Indopower Solutions of Kenya bid for 100,000 tonnes of the produce at $1,535 a tonne or some Sh3,531 per kilo, according to the report.

The two companies, however, did not get the opportunity to buy the cashews after the move by the government to lock out private buyers from the market.

They were among nine private buyers who had shown interest in Tanzanian cashews and beat the set government deadline last month to provide their bids through the office of the Prime Minister.

There were three local companies in the list who bid for between 500 to 100,000 tonnes for a price that was however not indicated in the report.

The report seen by The Citizen was drafted by a task force assembled by the government on the implementation of the cashew nut operation being overseen by the Tanzania Peoples Defence Force (TPDF). The report details several aspects of the cashew production and marketing sector to inform government decisions.

The government intervened to buy the entire produce itself after President John Magufuli announced he was unsatisfied with the buyers' response and speed.

Dr Magufuli directed that farmers be paid a minimum price of Sh3,300 per kilo for their produce.

The head of state told the prospective buyers that if they thought the price was too high, the government would buy all the cashew nuts and seek a market for the crop.

Dr Magufuli also said all the cashews will be processed locally. According to the report, Tanzania expect to harvest 270,000 tonnes of cashews this season from an earlier estimate of 210,000 tonnes. The harvest was 313,826 tonnes last year.

Other companies shown in the list are Vinacas from Vietnam which would have bought the largest consignment of 220,000 tonnes at a price $1,250 per tonne, which is equivalent to Sh2,875 per kilo.

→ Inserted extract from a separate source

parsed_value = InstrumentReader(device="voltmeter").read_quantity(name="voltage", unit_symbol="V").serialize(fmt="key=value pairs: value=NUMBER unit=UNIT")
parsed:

Tanzanian firms that bid were Jonasia Enterprises (100,000 tonnes), Biotan Company (500 tonnes) at a price of Sh3,013 per kilo. T.masasi Agro industries also from Tanzania wanted to buy 25,000 tonnes.

Other companies are Chino Sino Light from China (20,000 tonnes) and a Canadian company, Best Gourmet Cofee Co. Ltd, which wanted to buy 200 tonnes.

The government first intervened in the marketing of the produce when farmer associations and cooperative unions refused to sell for a price ranging from Sh1,900 to Sh2,717 per kilogramme, depending on the quality. This was a sharp drop from an average of Sh3,600 offered last season. The highest price last season was said to have been Sh4,000 a kilo.

The government told The Citizen last week that it has already paid Sh50.02 billion to 49,770 farmers from 199 verified farmer associations (Amcos), with agriculture minister Japhet Hasunga noting that a total of 228 Amcos had been verified.

Contacted by The Citizen, many of the locked out companies did not return answers sent to them via email. Ms Joyce Mmasi from Jonasia Enterprises said she couldn't say anything on the matter.